## Texte étudié
------------------------------
Résultats de la comparaison

  • Les deux systèmes de police prédictive sont hautement similaires : les deux départements de police ont développé un système qui prédit les zones où les probabilités qu’un crime survienne sont statistiquement plus élevées. Les deux systèmes combinent des données publiques à des données policières.
  • Les normes pour l’utilisation du système sont assez différentes. L’espace pour s’éloigner des résultats du système à Berlin est beaucoup plus limité que celui à Amsterdam.
  • À Amsterdam et à Berlin, l’usage du système est contesté.
  • Les schémas d’interprétation des deux départements de police ont des différences. La police berlinoise est dans une logique de surveillance pour assurer la conformité. La police d’Amsterdam insiste pour que le système soit utilisé, sans qu’il y ait une logique de surveillance.
  • Des systèmes technologiques similaires ont évolué dans des modèles organisationnels différents. À Amsterdam, le CAS est un « collègue algorithmique », alors qu’à Berlin, il s’agit d’une « cage algorithmique ».
  • La cage algorithmique signifie le renforcement des formes de contrôle existantes par le système algorithmique.
  • Le collègue algorithmique renforce le jugement professionnel.
Messages clés pour la politique et la pratique
  • L’algorithmisation n’est pas déterministe ; les algorithmes n’imposent pas un modèle d’organisation publique.
------------------------------
## Travail demandé
A – Recopiez le passage du texte étudié qui commence par « Résultats de la » et se termine par « des données policières. ».
B – Dites si chaque énoncé concorde avec le texte étudié, en répondant par oui ou par non et en citant les mots du texte qui permettent de trancher. (i) À Berlin, la marge pour s'écarter des résultats du système est plus réduite qu'à Amsterdam. (ii) Les deux systèmes reposent uniquement sur des données policières. (iii) Les algorithmes imposent un modèle d'organisation publique.
Les lignes ne servent à rien dans cet exercice.

## Données disponibles
------------------------------
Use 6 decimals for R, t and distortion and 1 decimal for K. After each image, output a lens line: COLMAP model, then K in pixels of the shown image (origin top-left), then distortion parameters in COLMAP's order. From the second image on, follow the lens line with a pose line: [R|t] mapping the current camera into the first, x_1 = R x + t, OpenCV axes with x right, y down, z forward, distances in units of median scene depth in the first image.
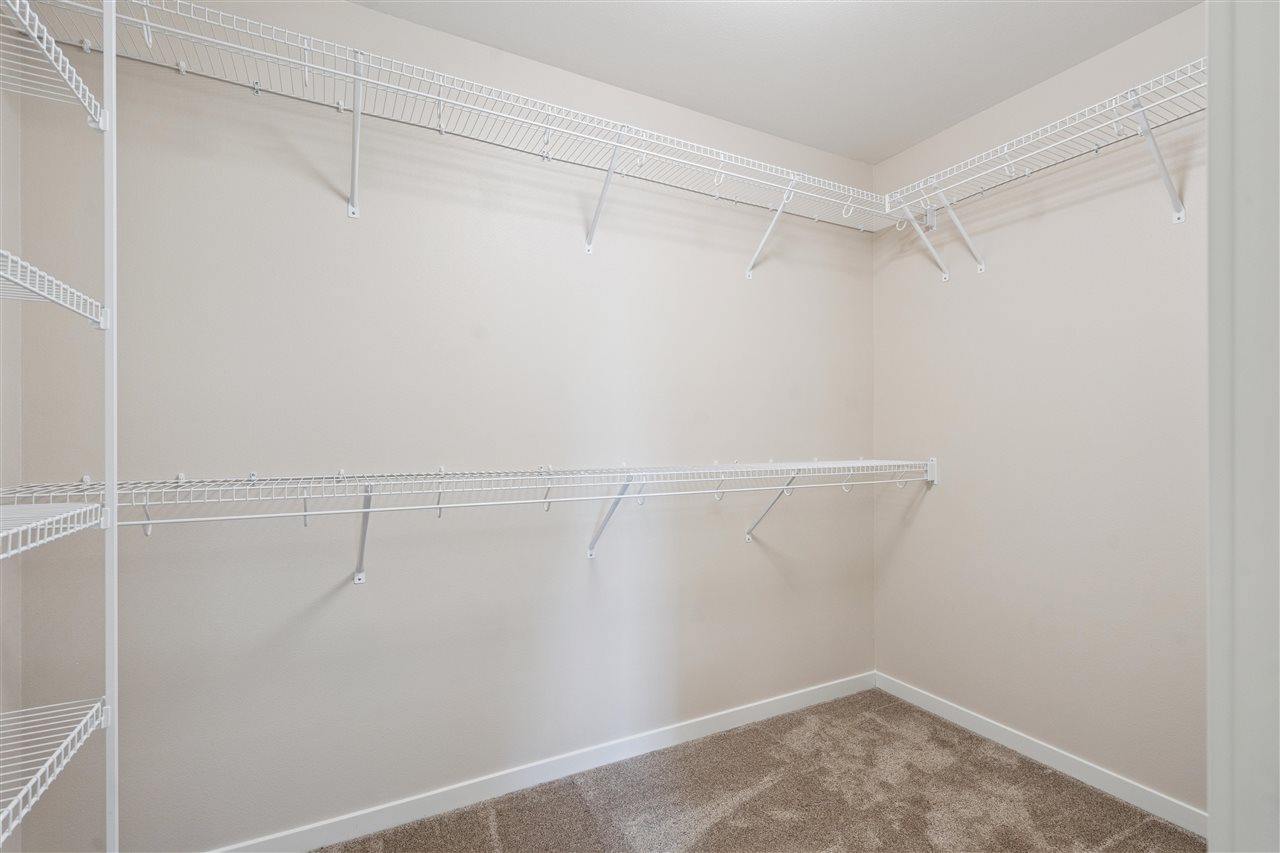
lens RADIAL K [[578.7, 0, 645.5], [0, 578.7, 424.7], [0, 0, 1]] dist [-0.003582, -0.000819]
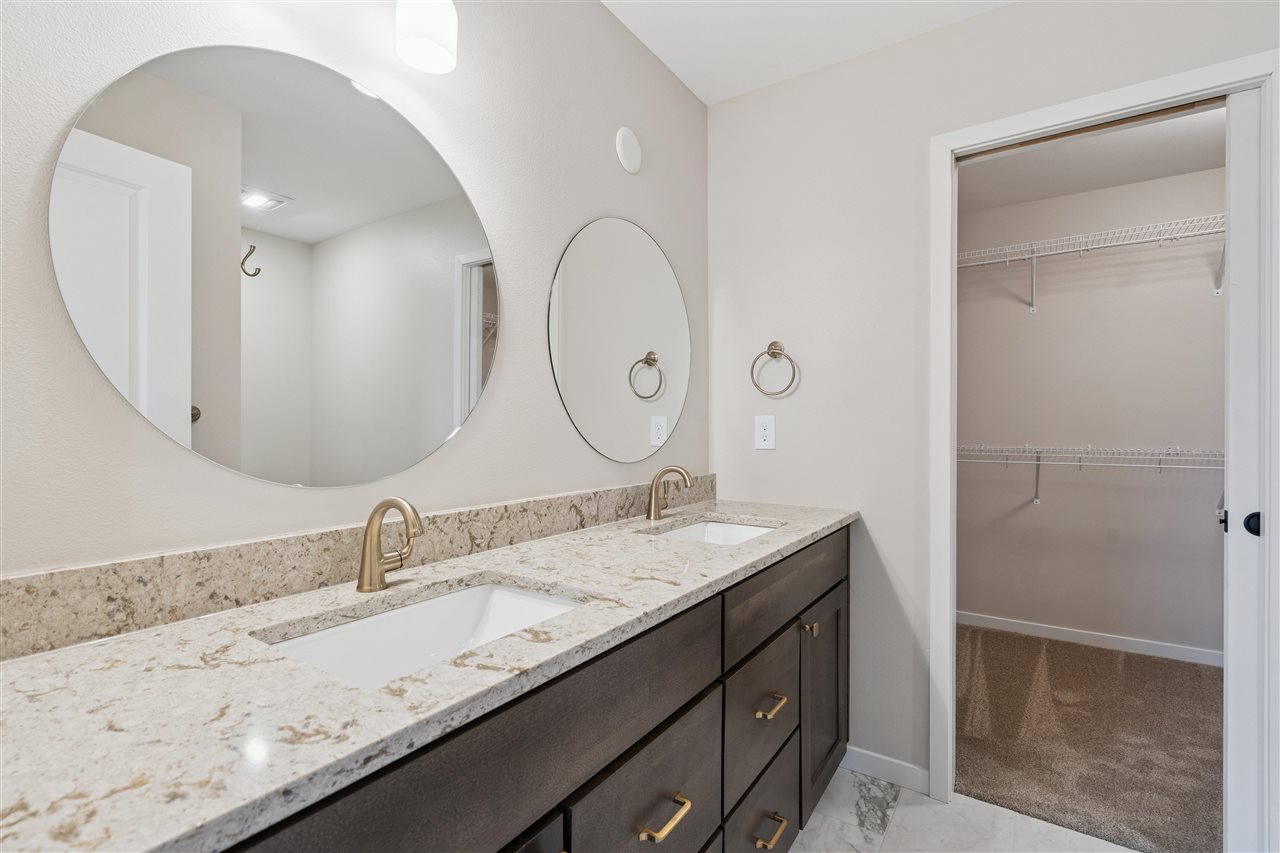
lens RADIAL K [[578.7, 0, 643.5], [0, 578.7, 422.8], [0, 0, 1]] dist [-0.003582, -0.000819]
pose [[0.464373, 0.000972, -0.885639, 0.592383], [0.000137, 0.999999, 0.001169, 0.003460], [0.885640, -0.000665, 0.464373, -1.034898]]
------------------------------
## Corrigé des exercices
A –
Résultats de la comparaison

  • Les deux systèmes de police prédictive sont hautement similaires : les deux départements de police ont développé un système qui prédit les zones où les probabilités qu’un crime survienne sont statistiquement plus élevées. Les deux systèmes combinent des données publiques à des données policières.

B –
(i) Oui : « L’espace pour s’éloigner des résultats du système à Berlin est beaucoup plus limité que celui à Amsterdam. »
(ii) Non : « Les deux systèmes combinent des données publiques à des données policières. »
(iii) Non : « les algorithmes n’imposent pas un modèle d’organisation publique. »